Foto: © imago images / Jan Huebner
Der Norweger könnte zu einem der teuersten Frankfurter Transfers werden. Dabei hat er zuletzt nur sehr wenig gespielt. Comunio-Manager müssen tief in die Taschen greifen. Lohnt sich das?

Position

Jens Petter Hauge ist ein polyvalenter Offensivspieler. Bevorzugt trat er bisher als Linksaußen auf, sowohl als Außenstürmer als auch auf der Schiene im Mittelfeld. Hauge kann aber auch als Mittel- und Halbstürmer agieren und spielte schon auf der Zehn. Weil er ein Rechtsfuß ist, kommt ebenso ein Einsatz auf diversen Positionen auf der rechten Flanke in Frage. Bei seinem Bundesliga-Debüt gegen Dortmund wurde er auf der halbrechten Zehnerposition eingesetzt.

Sportdirektor Markus Krösche, der Hauge schon zu Leipziger Zeiten auf dem Schirm hatte, sagt: „Unser Ziel ist es, den Kader so auszurichten, dass wir noch mehr Variabilität haben und weniger berechenbar sind. Neben eines hohen Tempos verfügt Jens Petter über Fähigkeiten, offensive Eins-gegen-eins-Situationen zu lösen und so aus allen offensiven Positionen Torgefahr auszustrahlen.“

Bisherige Karriere

Mit der Tür ins Haus kam Hauge in den Profifußball: Schon mit 16 Jahren debütierte er für seinen Heimatklub FK Bodo/Glimt in der norwegischen Eliteserien und erzielte gleich bei seinem Pflichtspieldebüt im Pokal einen Hattrick.
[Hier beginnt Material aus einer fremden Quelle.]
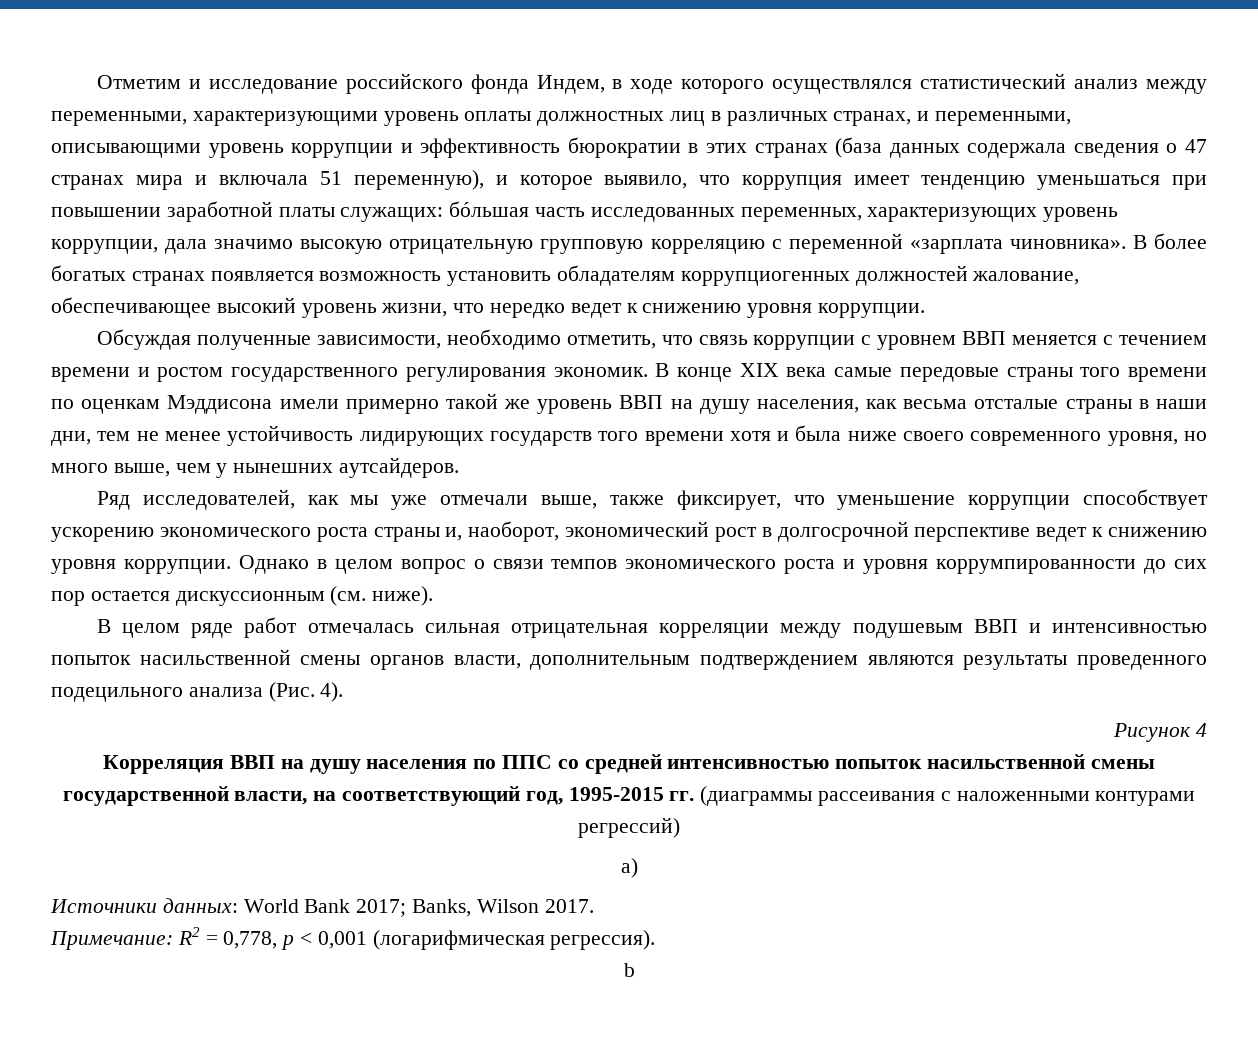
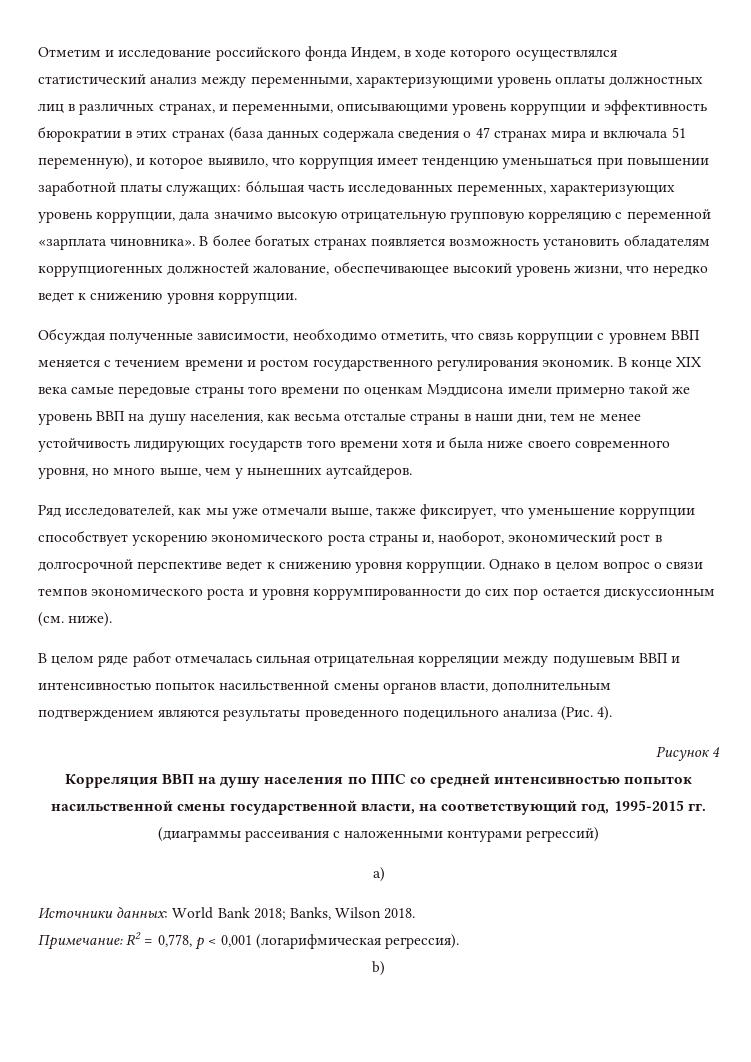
[356,899,407,917] 2017; -> [253,908,286,920] 2018;
[544,899,594,913] 2017. -> [384,908,416,919] 2018.
[623,963,635,977] b -> [372,961,385,976] b)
Danach ging es aber erst einmal wieder auf den Boden der Tatsachen zurück, Hauge kam auf wenig Spielzeit und ließ sich zu Aalesunds FK verleihen, wo er bisweilen nur in der vierten Liga in der Reserve spielte. 

Dafür kam er aber umso eindrucksvoller zurück: In der Saison 2019 war er in 18 Einsätzen an 24 Toren (14 Treffer, 10 Vorlagen) direkt beteiligt und schoss sein Team als 19-Jähriger Linksaußen zur norwegischen Meisterschaft. Nach einem starken Spiel in der Europa League gegen den AC Mailand vor knapp einem Jahr, wo er ein Tor und einen Assist lieferte, schlug Milan zu und nahm ihn für rund fünf Millionen Euro direkt mit in die Serie A.
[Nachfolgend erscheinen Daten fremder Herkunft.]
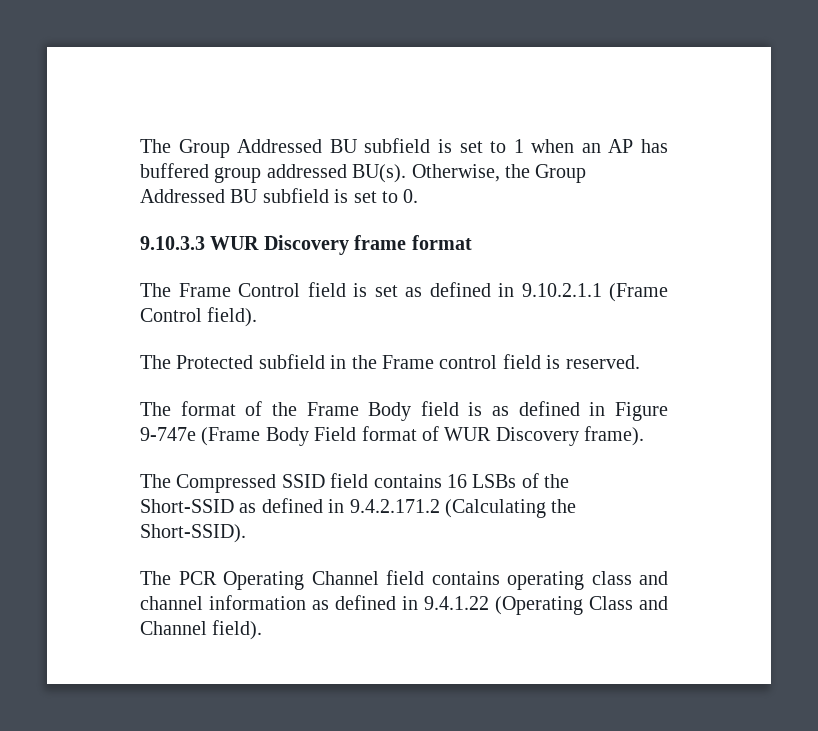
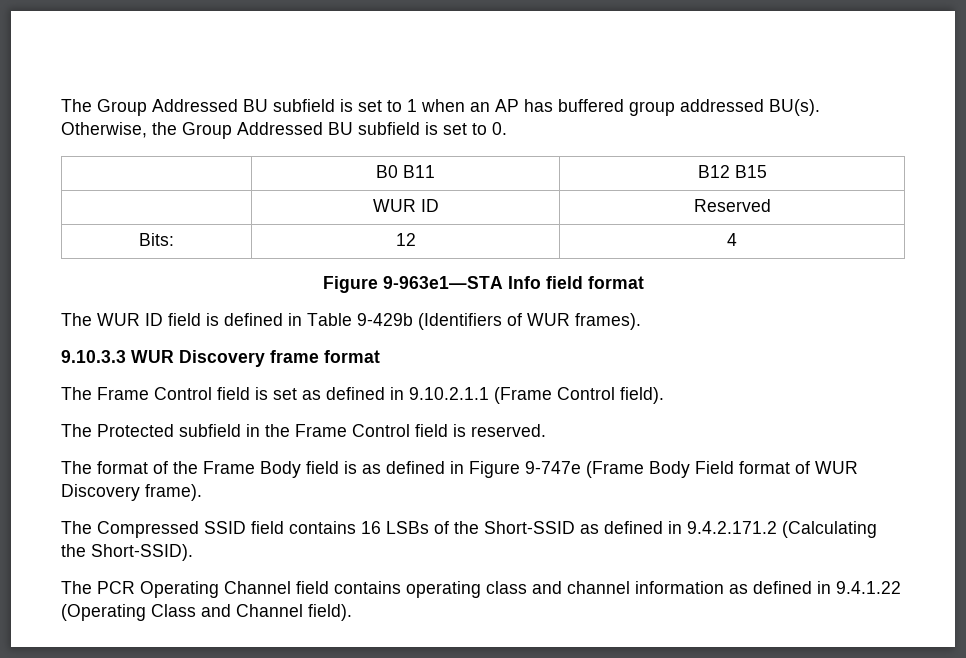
(419, 196) none -> [376,165,435,178] [697,165,767,178] [372,199,439,212] [693,199,771,212] [139,233,174,246] [395,233,416,246] [727,233,737,246] [322,276,644,293] [61,313,641,330] // | B0 B11 | B12 B15 // | WUR ID | Reserved // Bits: | 12 | 4 // Figure 9-963e1—STA Info field format // The WUR ID field is defined in Table 9-429b (Identifiers of WUR frames).
[439,355,498,369] control -> [352,424,410,437] Control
Hier konnte sich Hauge aber nicht behaupten. 18 Liga-Einsätze, meist als Joker, standen am Ende nach einem Jahr zu buche. Oft schmorte er auch 90 Minuten auf der Bank. In 24 Pflichtspielen für Milan erzielte Hauge aber immerhin fünf Tore. 

Der Kumpel von Erling Haaland hat rund 50 Mal für norwegische U-Nationalmannschaften gespielt und ist mittlerweile auch Teil der A-Elf Norwegens, für die er drei Einsätze verbuchen kann. Imposant is aber vor allem seine Bilanz in der Europa League: Hier kommt Hauge in acht Einsätzen auf neun direkte Torbeteiligungen (sechs Tore, drei Assists).

Einstiegsmarktwert

Acht Millionen sind schon richtig happig für einen Spieler, der zuletzt kaum gespielt hat und dessen Karriere bisher wie eine Achterbahn verlief. Wer Hauge zu Beginn für diesen Preis bekam, kann sich inzwischen über Zinsen von mehr als vier Millionen freuen. Hauge bewegt sich damit vom Marktwert auf einem Niveau mit Stindl, Kruse, Schick und Sane.

Situation

Hauge war schwer umworben. Gerade in der Bundesliga buhlten Klubs wie Leverkusen, Leipzig oder Wolfsburg um die Dienste des Norwegers. Der Schritt in eine europäische Top-Liga hat er bisher aber noch nicht geschafft, deshalb braucht es noch ein wenig Eingewöhnungszeit, vor allem im taktischen Bereich. 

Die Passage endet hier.